#### About this task:
Because the copy must hold no pictures, return the data below with all of its words intact.

#### Dataset extract:
Content starts
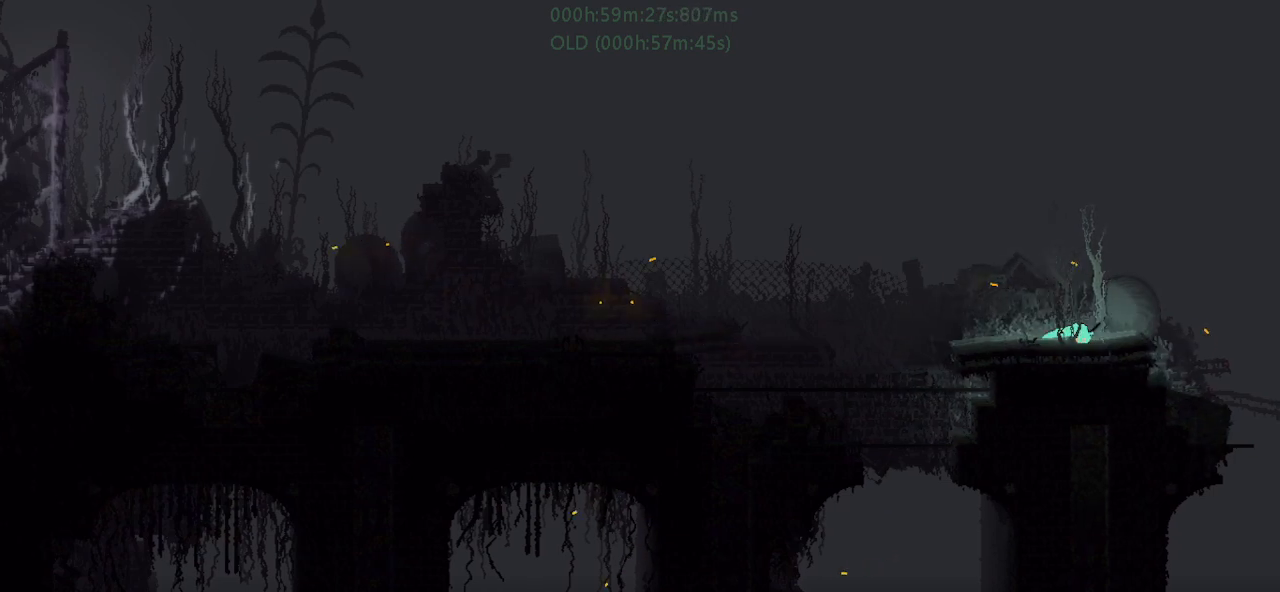
{"keys": ["j", "r", "right", "t", "up"], "events": [[150, "j", "down"], [317, "t", "down"], [467, "up", "down"]]}
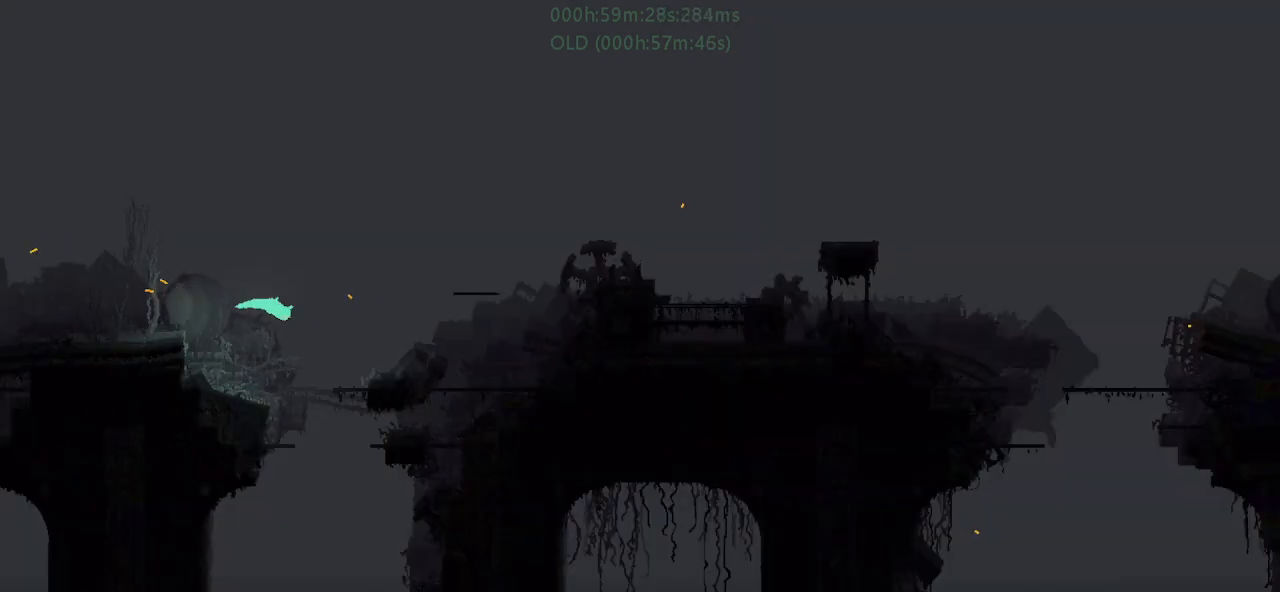
{"keys": ["j", "right"], "events": [[17, "j", "up"], [117, "t", "up"], [217, "j", "down"], [234, "up", "up"], [300, "up", "down"], [334, "r", "up"], [384, "j", "up"], [484, "j", "down"], [500, "up", "up"]]}
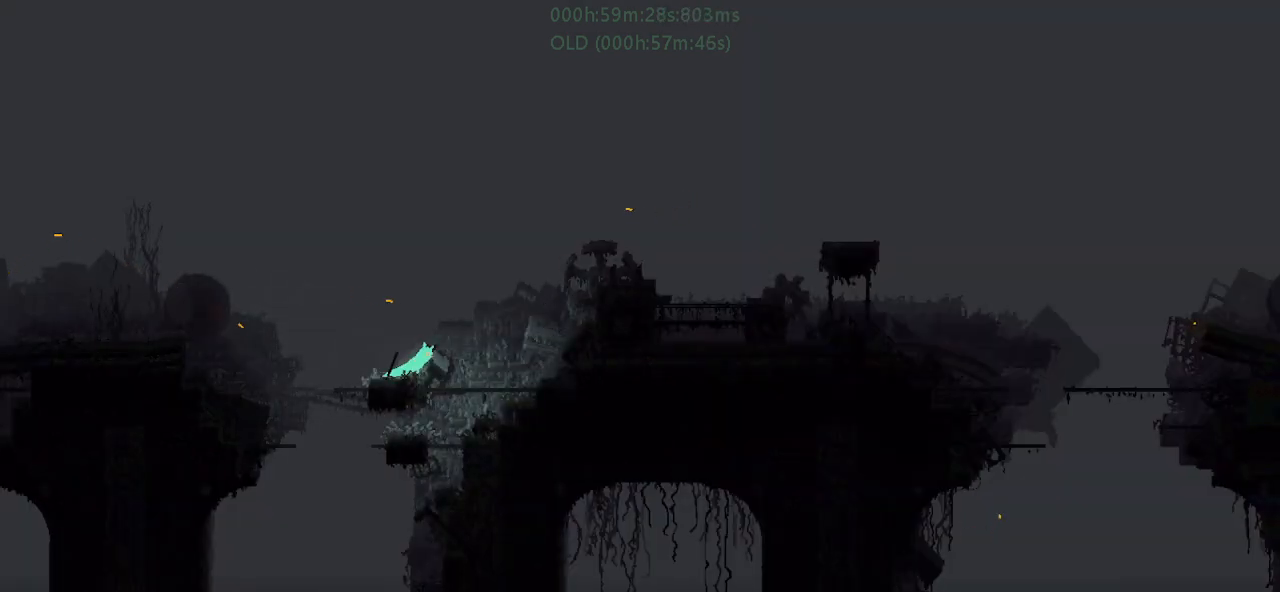
{"keys": ["right", "up"], "events": [[50, "g", "down"], [100, "up", "down"], [234, "j", "up"], [250, "up", "up"], [284, "g", "up"], [434, "up", "down"]]}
Content ends
#### Written response:
{"keys": ["j", "r", "right", "t", "up"], "events": [[150, "j", "down"], [317, "t", "down"], [467, "up", "down"]]}
{"keys": ["j", "right"], "events": [[17, "j", "up"], [117, "t", "up"], [217, "j", "down"], [234, "up", "up"], [300, "up", "down"], [334, "r", "up"], [384, "j", "up"], [484, "j", "down"], [500, "up", "up"]]}
{"keys": ["right", "up"], "events": [[50, "g", "down"], [100, "up", "down"], [234, "j", "up"], [250, "up", "up"], [284, "g", "up"], [434, "up", "down"]]}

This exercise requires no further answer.